*Selected text*

IndexOutofBoundsException: Index: 6, Size: 3

I’ve been kicking the tires on Dremio and I keep running into various IndexOutofBoundsException’s.

I have a nested parquet dataset, 290+MM records of family, Listof , Listof<other topic areas, i.e., autos>. The dataset spans 8 shards and roughly 40ish parquet files, roughly 1.2TB’s total data.

I’ve created a flattend version of individuals that contains, just the familyid, and the Individuals struct.

When I query from this view,

“SELECT count(distinct individual[‘Individualid’]) FROM flat_ind”

I get IndexOutofBoundsException. I get this with any version of querying a column across ‘individual’.

My first thought that this must be a bad file in the dataset. So, I uploaded all of it to a bucket on Google and attached the parquet as an external table in BigQuery. Though BigQuery support for Parquet is strange (inserts an extra level of struct into the data structure), I was able to execute select count(distinct) using the very same parquet files (roughly 5 seconds to run).

Also, we have a 1% sample dataset with exact same schema and queries run flawlessly.

Attached is the profile for the query. I’m hoping that Dremio can be a central hub for our datasets. But this is a simple use case and it only gets much more complicated from here.

Robert Purdom
Co-founding Managing Director
Intelafy LLC
35d7efb0-77af-47e8-b762-096375f726d1.zip (94.2 KB)

@rpurdom Would like to narrow down the PARQUET file that is hitting this issue, if you give a FILTER with a partition column, do you see the error, meanwhile will check internally here

@balaji.ramaswamy I don’t believe the problem is in the data. I wrote a quick Go program that simply reads the family and individual id and count’s instances of both. It runs very quickly (~4 seconds) and returns the correct count. I’m literally counting the instances, not just looking at metadata. And, as I mentioned in my original post, it also works flawlessly on BigQuery as an external table. BigQuery is not an option as really, I’m looking for a solution to in local environment to support data science and data discovery.

It’s not partitioned in the traditional sense. It’s simply using hash partitions (sharding) based on family id split into 8 sub-directories and then split out into files of (40961024) family rows and the associated individuals and topics are lists of structs within family. Technically, individuals could have topics, but this particular file does not. The end result is 48 parquet files spread across eight ‘buckets’, seven files of 10244096 families and an 8th file of the remainder.

However, saying this, Dremio errors at the same point every time. I’m simply running the service using docker run, though I do override memory constraints, otherwise it crashes out with memory constraint issues. I’m giving the container 64GB of memory, but it ticks just over 13GB of usage when it errors out the query.

*Your tasks*
**1)** In the entries, copy out every line from the line containing "(4) Les articles 17" through the line containing "###### Note marginale :Zones d’aménagement", both included, reproducing each one verbatim.
**2)** Carry the forum thread about the Dremio IndexOutofBoundsException forward from its final sentence.

*Raw data*
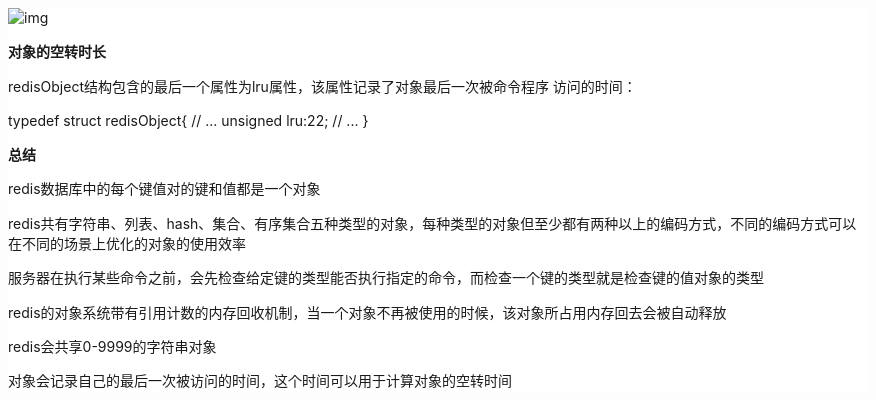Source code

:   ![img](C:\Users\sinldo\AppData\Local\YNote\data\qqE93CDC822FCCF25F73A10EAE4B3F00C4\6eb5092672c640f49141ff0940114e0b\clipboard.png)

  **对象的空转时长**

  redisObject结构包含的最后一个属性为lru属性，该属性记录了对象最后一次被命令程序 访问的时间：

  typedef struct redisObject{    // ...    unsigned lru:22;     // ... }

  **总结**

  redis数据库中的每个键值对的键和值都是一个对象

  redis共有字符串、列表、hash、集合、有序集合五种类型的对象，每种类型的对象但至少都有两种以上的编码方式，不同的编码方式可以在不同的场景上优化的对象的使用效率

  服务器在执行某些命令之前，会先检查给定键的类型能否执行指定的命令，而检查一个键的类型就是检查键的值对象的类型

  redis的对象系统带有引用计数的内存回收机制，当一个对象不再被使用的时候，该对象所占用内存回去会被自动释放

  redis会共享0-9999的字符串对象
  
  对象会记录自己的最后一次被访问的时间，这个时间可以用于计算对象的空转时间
* * *
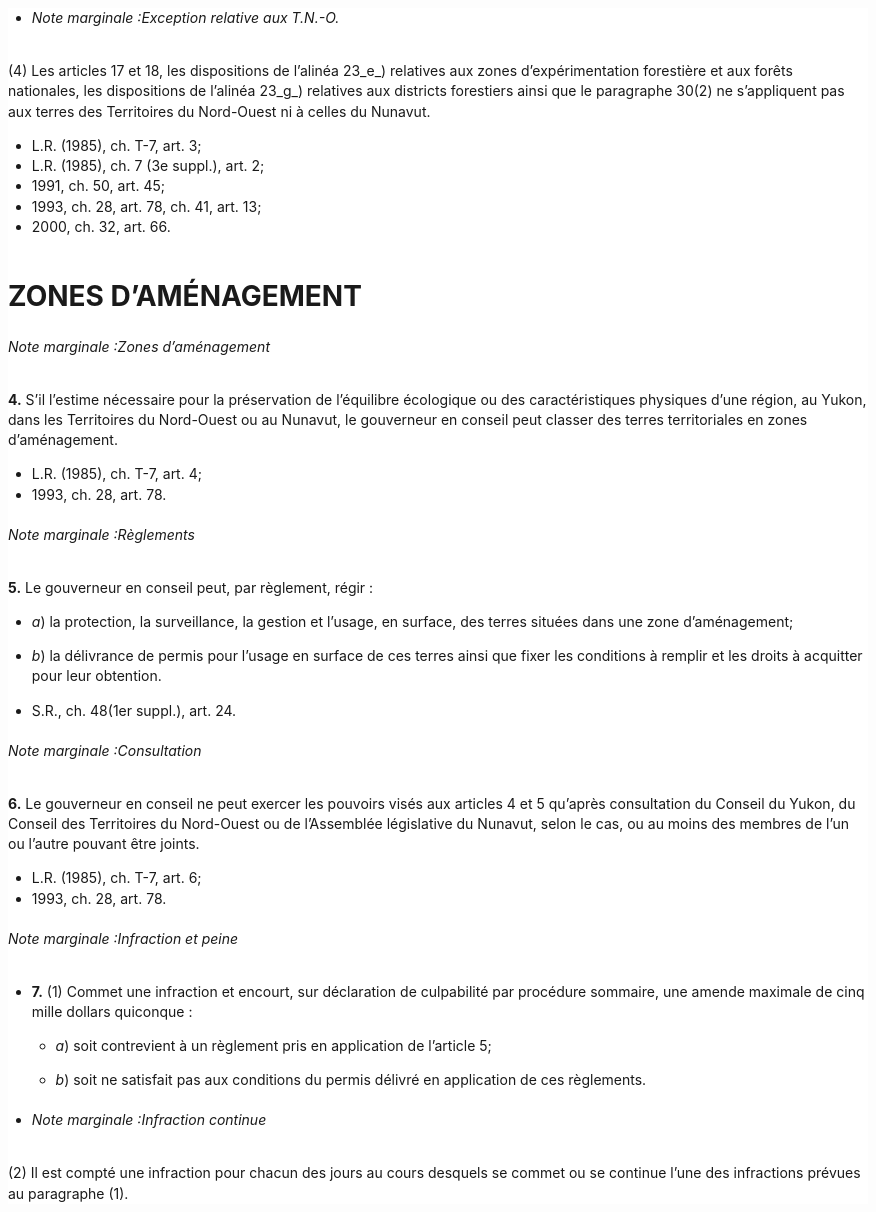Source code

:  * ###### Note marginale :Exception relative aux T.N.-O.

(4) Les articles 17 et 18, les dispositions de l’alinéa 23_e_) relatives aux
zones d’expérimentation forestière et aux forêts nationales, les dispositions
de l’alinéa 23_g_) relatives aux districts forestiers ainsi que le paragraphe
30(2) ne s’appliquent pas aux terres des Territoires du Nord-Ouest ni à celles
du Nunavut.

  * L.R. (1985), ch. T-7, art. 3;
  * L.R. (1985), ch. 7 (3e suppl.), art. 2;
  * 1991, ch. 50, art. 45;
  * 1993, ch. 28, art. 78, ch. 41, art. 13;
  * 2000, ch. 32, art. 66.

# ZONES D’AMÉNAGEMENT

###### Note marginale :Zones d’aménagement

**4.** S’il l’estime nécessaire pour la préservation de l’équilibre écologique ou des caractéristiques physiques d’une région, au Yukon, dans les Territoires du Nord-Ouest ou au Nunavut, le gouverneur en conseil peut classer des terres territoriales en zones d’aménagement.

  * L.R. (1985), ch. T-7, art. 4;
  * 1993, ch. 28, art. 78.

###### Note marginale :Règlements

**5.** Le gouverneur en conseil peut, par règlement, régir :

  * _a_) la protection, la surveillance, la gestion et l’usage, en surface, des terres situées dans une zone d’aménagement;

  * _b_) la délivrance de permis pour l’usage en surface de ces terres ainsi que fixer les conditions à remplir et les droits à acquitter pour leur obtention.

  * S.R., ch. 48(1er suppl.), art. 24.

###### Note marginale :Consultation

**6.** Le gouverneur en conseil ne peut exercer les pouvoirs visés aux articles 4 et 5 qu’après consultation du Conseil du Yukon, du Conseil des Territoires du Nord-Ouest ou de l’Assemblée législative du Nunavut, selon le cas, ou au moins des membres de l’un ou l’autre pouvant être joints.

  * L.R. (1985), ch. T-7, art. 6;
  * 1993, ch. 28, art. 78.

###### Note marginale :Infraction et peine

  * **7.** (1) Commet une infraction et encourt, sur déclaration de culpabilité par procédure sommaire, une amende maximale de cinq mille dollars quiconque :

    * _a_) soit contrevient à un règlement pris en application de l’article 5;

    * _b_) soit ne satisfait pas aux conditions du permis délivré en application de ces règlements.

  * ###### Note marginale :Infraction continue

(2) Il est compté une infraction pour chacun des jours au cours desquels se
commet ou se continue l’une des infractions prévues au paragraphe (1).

*Answer list*
**1)**
(4) Les articles 17 et 18, les dispositions de l’alinéa 23_e_) relatives aux
zones d’expérimentation forestière et aux forêts nationales, les dispositions
de l’alinéa 23_g_) relatives aux districts forestiers ainsi que le paragraphe
30(2) ne s’appliquent pas aux terres des Territoires du Nord-Ouest ni à celles
du Nunavut.

  * L.R. (1985), ch. T-7, art. 3;
  * L.R. (1985), ch. 7 (3e suppl.), art. 2;
  * 1991, ch. 50, art. 45;
  * 1993, ch. 28, art. 78, ch. 41, art. 13;
  * 2000, ch. 32, art. 66.

# ZONES D’AMÉNAGEMENT

###### Note marginale :Zones d’aménagement

**2)**
I’ve had the suspicion that I need to deploy this in Kubernetes and have perhaps one docker job just isnt a good idea. For one, it’s way too slow as I’m running it now. Just need to get to a point where I have time to continue testing.

Robert

@rpurdom Is this data sensitive? Wondering if you can pass us the actual file if not sensitive, can get to the fix quickly. Meanwhile I will check internally on any open issues on this

It’s very sensitive, it belongs to a client. I can probably create a scrubbed version, let me think of a quick way to knock it out.

Robert

was this problem ever resolved? it looks like I’m similar issue.

I can query the table, but any time I do a distinct or some type of aggregate function, I et an IndexOutofBoundsException

@aki0086 Want to check if this iss the same stack as @rpurdom, are you able to provide the profile?

@rpurdom This stack looks very similar to an issue fixed in 20.3, would you be able to upgrade and test?

@balaji.ramaswamy
aefbe3ae-5333-47e1-bcde-a89ebdf5c825.zip (14.1 KB)

here is the trace for the below version
version commit_id commit_message commit_time build_email build_time

20.1.0-202202061055110045-36733c65 36733c65bab0f37953474319d90a4cfff7f2a2ca [NULL] 2022-02-04T00:48:35+0000 2022-02-06T11:05:25+0000

when i query on an older version we have… dont get the same issue. the same data is loaded into both environments.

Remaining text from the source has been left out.